Despite a dismal performance in 2022, shares of all-digital bank SoFi Technologies (SOFI 0.07%) climbed 50.3% in January. There are lots of reasons for the run-up, not least of which were a better-than-expected performance during the fourth quarter of 2022 and an improved outlook.

Will the big gains SoFi made in January fizzle out in February, or is the stock at the beginning of a much longer bull run? Let's look at what pushed the stock higher in the first place to see if it can continue climbing.

Why SoFi stock jumped

Shares of SoFi jumped more than 14% on Monday, January 30, in response to fourth-quarter results that blew past expectations. Total revenue soared 60% year over year to $457 million, which exceeded expectations by $30 million.

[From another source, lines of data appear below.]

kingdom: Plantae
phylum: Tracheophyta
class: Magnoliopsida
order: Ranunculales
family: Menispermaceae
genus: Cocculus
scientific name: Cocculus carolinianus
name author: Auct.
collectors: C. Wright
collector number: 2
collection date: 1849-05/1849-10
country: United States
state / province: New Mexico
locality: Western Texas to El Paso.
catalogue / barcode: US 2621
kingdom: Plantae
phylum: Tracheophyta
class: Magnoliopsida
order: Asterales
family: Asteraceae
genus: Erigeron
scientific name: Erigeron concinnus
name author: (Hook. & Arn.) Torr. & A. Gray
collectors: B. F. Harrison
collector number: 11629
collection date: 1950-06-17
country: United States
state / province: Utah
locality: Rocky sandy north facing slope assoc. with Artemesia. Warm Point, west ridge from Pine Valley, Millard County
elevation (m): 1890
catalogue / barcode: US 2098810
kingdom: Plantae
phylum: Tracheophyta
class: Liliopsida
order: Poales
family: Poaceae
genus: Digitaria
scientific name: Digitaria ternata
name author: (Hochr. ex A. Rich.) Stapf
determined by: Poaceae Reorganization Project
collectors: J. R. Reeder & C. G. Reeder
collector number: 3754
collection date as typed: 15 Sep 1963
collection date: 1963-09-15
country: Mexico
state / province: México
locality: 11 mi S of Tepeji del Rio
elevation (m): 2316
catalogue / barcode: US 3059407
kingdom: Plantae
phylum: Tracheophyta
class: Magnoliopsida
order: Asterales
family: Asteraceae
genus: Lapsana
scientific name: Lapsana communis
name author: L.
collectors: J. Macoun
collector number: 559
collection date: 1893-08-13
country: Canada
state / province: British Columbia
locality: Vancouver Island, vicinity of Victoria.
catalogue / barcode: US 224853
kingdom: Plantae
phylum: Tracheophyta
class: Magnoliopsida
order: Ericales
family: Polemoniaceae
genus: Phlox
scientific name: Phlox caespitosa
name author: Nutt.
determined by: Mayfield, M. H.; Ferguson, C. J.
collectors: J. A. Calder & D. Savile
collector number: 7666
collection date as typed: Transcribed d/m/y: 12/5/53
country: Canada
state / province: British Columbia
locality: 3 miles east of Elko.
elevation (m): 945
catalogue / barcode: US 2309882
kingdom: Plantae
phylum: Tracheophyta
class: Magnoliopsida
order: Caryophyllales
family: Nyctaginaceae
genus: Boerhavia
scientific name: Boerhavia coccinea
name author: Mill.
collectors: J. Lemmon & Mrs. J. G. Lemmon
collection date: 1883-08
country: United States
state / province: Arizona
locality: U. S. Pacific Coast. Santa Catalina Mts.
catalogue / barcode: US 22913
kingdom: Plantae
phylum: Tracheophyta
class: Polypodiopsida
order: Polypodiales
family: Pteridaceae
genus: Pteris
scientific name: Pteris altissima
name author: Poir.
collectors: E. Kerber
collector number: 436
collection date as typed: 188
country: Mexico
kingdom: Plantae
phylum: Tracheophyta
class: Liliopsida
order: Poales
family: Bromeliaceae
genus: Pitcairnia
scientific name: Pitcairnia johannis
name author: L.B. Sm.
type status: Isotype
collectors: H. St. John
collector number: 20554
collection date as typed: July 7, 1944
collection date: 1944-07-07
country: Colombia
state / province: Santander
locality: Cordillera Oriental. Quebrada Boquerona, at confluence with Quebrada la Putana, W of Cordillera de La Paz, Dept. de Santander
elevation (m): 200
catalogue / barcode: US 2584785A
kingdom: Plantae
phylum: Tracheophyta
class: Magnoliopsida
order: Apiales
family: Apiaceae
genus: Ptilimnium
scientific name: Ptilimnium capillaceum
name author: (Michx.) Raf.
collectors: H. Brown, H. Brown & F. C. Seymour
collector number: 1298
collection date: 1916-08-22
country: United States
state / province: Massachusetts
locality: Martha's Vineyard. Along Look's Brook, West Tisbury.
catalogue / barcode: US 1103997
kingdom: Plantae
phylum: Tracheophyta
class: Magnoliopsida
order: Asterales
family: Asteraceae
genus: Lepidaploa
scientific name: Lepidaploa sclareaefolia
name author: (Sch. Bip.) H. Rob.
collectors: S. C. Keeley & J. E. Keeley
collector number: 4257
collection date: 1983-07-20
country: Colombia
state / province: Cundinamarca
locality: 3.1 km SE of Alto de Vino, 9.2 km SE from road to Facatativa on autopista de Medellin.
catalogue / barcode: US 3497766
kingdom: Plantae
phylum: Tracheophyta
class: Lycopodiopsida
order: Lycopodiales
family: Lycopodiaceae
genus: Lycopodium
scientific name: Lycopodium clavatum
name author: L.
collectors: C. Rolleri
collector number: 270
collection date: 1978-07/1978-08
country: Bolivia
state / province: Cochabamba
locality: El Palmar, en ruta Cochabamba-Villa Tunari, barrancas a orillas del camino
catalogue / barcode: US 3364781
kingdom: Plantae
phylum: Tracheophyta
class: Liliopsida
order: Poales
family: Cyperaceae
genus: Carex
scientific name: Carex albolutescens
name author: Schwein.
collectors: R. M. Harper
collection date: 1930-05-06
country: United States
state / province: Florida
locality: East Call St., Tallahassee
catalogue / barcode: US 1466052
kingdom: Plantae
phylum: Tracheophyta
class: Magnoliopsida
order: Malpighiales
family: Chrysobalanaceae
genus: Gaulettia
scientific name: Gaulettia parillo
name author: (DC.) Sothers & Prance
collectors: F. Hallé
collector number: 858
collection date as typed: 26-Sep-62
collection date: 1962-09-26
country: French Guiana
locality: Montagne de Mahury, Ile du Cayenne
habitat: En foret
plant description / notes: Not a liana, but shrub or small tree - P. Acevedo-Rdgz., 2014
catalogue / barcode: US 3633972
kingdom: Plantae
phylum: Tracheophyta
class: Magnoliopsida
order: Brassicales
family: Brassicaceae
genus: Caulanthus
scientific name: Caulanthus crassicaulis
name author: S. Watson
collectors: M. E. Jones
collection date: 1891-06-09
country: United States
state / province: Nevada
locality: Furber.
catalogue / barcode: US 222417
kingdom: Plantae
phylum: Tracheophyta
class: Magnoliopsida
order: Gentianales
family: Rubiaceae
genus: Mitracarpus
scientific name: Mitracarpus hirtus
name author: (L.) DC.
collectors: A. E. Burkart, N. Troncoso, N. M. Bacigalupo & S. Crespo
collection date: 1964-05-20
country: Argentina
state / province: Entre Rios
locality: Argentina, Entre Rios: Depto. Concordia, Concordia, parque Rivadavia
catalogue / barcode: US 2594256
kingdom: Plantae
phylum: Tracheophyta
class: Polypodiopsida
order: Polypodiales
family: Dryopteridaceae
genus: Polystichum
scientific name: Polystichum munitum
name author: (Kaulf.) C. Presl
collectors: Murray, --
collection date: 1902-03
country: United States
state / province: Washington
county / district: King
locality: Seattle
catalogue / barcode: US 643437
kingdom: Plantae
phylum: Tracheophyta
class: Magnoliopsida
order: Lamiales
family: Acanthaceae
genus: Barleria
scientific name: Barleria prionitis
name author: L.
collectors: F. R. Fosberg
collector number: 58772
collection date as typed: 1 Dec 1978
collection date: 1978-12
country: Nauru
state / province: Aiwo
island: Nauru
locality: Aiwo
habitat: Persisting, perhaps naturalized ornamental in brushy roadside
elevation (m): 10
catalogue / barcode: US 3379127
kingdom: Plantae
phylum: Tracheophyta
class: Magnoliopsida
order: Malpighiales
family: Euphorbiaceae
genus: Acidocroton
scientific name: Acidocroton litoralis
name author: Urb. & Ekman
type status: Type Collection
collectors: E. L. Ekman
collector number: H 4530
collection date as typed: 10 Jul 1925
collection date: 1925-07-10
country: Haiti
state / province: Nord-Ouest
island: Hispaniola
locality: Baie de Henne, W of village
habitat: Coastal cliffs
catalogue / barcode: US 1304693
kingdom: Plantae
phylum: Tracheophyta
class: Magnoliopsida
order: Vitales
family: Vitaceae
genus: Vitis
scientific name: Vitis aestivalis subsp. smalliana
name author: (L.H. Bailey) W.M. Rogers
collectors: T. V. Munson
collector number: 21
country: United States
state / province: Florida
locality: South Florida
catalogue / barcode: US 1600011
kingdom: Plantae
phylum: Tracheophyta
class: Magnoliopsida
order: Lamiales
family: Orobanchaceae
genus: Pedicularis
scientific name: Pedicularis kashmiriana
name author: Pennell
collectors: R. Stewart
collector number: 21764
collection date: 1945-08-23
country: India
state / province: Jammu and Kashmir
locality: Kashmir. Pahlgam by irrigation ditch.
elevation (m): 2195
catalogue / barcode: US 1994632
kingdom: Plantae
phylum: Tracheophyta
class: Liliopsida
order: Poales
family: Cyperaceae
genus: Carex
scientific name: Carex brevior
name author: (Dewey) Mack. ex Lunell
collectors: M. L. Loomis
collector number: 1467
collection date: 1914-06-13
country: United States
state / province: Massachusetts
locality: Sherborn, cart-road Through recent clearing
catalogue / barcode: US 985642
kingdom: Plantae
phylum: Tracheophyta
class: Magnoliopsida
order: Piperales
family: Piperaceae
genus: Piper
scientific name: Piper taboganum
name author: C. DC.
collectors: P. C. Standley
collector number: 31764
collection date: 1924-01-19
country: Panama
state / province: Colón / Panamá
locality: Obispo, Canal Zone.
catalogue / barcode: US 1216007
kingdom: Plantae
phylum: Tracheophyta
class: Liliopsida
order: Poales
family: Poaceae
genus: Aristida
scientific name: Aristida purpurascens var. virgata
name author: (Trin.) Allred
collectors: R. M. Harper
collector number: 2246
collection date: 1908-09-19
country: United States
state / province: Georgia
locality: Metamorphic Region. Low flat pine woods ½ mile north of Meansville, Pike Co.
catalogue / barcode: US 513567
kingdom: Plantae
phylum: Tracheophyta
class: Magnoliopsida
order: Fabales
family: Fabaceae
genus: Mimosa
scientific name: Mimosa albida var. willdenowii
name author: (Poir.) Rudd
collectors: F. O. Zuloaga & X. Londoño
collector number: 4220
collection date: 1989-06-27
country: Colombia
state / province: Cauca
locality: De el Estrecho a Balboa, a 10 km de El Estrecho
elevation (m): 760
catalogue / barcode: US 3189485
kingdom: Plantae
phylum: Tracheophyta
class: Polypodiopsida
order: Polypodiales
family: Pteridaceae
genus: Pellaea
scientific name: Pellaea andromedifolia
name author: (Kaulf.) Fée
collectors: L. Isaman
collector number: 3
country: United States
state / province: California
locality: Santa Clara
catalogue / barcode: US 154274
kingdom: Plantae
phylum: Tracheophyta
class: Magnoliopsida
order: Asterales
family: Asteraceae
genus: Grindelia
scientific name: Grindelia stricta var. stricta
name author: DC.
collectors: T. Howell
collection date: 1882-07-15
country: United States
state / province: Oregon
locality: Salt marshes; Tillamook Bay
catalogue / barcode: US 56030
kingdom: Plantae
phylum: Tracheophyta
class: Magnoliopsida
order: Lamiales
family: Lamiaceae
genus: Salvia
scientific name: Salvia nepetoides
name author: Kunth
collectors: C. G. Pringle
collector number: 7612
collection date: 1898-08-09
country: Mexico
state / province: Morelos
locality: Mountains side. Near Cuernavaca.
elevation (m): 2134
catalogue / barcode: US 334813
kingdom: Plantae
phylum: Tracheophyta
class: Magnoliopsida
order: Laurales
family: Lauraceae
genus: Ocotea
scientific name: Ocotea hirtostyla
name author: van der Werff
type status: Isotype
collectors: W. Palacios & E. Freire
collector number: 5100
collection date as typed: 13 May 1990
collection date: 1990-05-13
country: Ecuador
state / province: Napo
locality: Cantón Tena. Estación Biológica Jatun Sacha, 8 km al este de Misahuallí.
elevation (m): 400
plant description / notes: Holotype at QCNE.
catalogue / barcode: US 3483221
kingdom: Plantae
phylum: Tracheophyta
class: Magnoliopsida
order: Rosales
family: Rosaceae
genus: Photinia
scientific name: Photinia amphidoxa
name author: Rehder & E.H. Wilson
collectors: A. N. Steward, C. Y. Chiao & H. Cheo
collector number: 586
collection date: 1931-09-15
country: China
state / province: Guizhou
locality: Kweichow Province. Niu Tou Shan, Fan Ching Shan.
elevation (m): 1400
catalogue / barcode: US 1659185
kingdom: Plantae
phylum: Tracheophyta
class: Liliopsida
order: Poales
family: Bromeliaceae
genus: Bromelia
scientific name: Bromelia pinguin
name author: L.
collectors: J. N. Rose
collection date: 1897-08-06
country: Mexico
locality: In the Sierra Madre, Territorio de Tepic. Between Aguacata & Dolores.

Wall Street was also surprised by an unexpectedly small fourth-quarter net loss of $40.1 million, or $0.05 per share. The average investment bank analyst following SoFi expected a loss of $0.09 per share.

In addition to a better-than-expected fourth-quarter performance, SoFi told investors its operation will achieve profitability earlier than expected. Now, the company predicts that it will reach that milestone, according to generally accepted accounting principles (GAAP), in the fourth quarter of this year.

Why SoFi could climb even higher

SoFi is an innovative fintech company, but it's also playing the same game as traditional banks. The company obtained a national banking charter in the first quarter of 2022 that allows it to fund its lending operation with relatively low-interest consumer deposits.

In 2022, SoFi's member base more than doubled to reach 5.2 million, and many have decided to make it their main bank. Member deposits grew sevenfold in 2022 to finish the year at $7.3 billion.

More member deposits are lowering the cost of funding loans for SoFi. As a result, SoFi Bank generated $30 million in net income, on a GAAP basis, at an 11% profit margin during the fourth quarter.

SoFi Bank performed so well during 2022 that it's easy to forget there were two unexpected extensions of the student loan moratorium. Until 2015, providing and refinancing student loans was practically SoFi's entire business. Rapid expansion into personal loans, auto loans, and mortgages kept the bank out of trouble in 2022, and this diversification will serve it well in the years to come.

In addition to the bank growing more popular with consumers, SoFi's technology segment is becoming the Amazon Web Services of the fintech industry. The company owns Galileo, an application programming interface that enabled 131 million accounts at the end of 2022. That was 31% more accounts than Galileo was a part of a year earlier.

In addition to lowering SoFi's cost of doing business, the company's technology segment contributed a $17 million profit at a 20% margin during the fourth quarter.

A buy at this price

Shares of SoFi have surged this year, but the stock is still trading at a very reasonable price of 1.2 times the bank's book value. That's lower than JPMorgan Chase's present valuation and only slightly higher than those of Wells Fargo and Bank of America.

SOFI Price to Book Value Chart

SOFI Price-to-Book Value data by YCharts.

SoFi's market valuation is in line with that of stodgy old banks, but those banks don't have this digital darling's unique combination of underlying businesses. With a finger on the pulse of the entire fintech industry and an increasingly successful consumer banking operation, SoFi could run circles around its peers. Buying the stock and holding it over the long run looks like a smart move to make right now.